Voici la conclusion de Delescluze, qui décrit la même sensation d’être dans une période de changement, qui ne peut se définir par elle-même, (ni la nuit ni le jour 2 , écrit Musset), mais qui est écartelée entre le passé et l’avenir : Mais pour nous qui avons encore un pied dans le passé et un dans l’avenir, nous dont les esprits ne sont pas encore assez robustes pour supporter une transition aussi rude, nous serons écrasés par l’indécision, le doute, et plus d’une fois, nous jetterons nos regards en arrière et nous verserons des larmes sur les illusions, les espérances de notre enfance, qui se seront envolées pour ne plus revenir (Carnet 1, page 44, 6 juin 1852).

D’autres passages, empreints de toute la nostalgie de ce que leur auteur a perdu, évoquent des pensées morbides. À la date du 27 avril, sous le titre de Timores se télescopent plusieurs visions ou souvenirs. Des rêves galants et voluptueux de jeunesse, des scènes héroïques de révolution se succèdent et se résolvent dans le même « rien  », employé quatre fois dans une même phrase : Plus rien ; mon cœur est flétri, je ne crois plus à rien sur terre, je ne désire rien ; je ne suis plus rien (Carnet 1, page 27, 27 avril 1852). D’autres passages parfois touchants sont marqués par cette même nostalgie. La détention semble parfois avoir raison de l’espoir, ou de l’imagination : Soit ! que la mort vienne s’il lui plaît, conclut-il (Carnet 1, page 27, 27 avril 1852).

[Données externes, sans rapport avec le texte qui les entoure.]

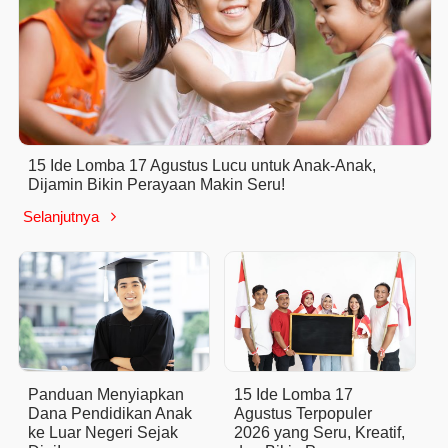
15 Ide Lomba 17 Agustus Lucu untuk Anak-Anak,
Dijamin Bikin Perayaan Makin Seru!
Selanjutnya

Panduan Menyiapkan
15 Ide Lomba 17
Dana Pendidikan Anak
Agustus Terpopuler
ke Luar Negeri Sejak
2026 yang Seru, Kreatif,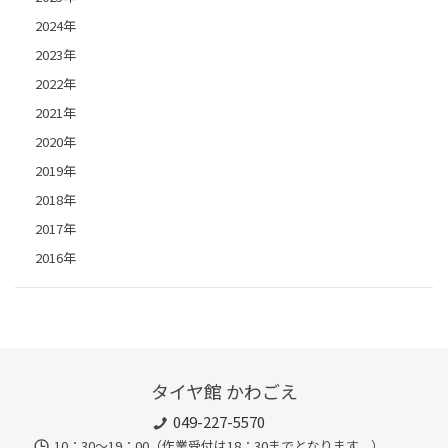
2024年
2023年
2022年
2021年
2020年
2019年
2018年
2017年
2016年
タイヤ館 かわごえ
049-227-5570
10：30～19：00（作業受付は18：30までとなります。）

Le plus souvent, ces moments où la dépression et les souffrances de la détention submergent le prisonnier, ne se traduisent que par quelques mots. Triste sort est le mien : je perds les deux satisfactions les plus douces au cœur. Je n’assisterai point aux derniers jours de ma pauvre mère, ni aux premiers ébats de ma chère petite fille. Pauvre désespéré que je suis, écrit-il le 18 août 1852, après un espoir déçu d’une grâce Carnet 1, page 59). Dans le même ordre d’idées, on peut lire quelques mois plus tard : La prison inspire souvent des pensées de mort et de néant. La vie s’y décolore et parfois on est tellement fatigué, que l’on voudrait en se jetant sur son grabat, s’endormir pour ne plus se réveiller (Carnet 2, page 26, 13 mars 1853).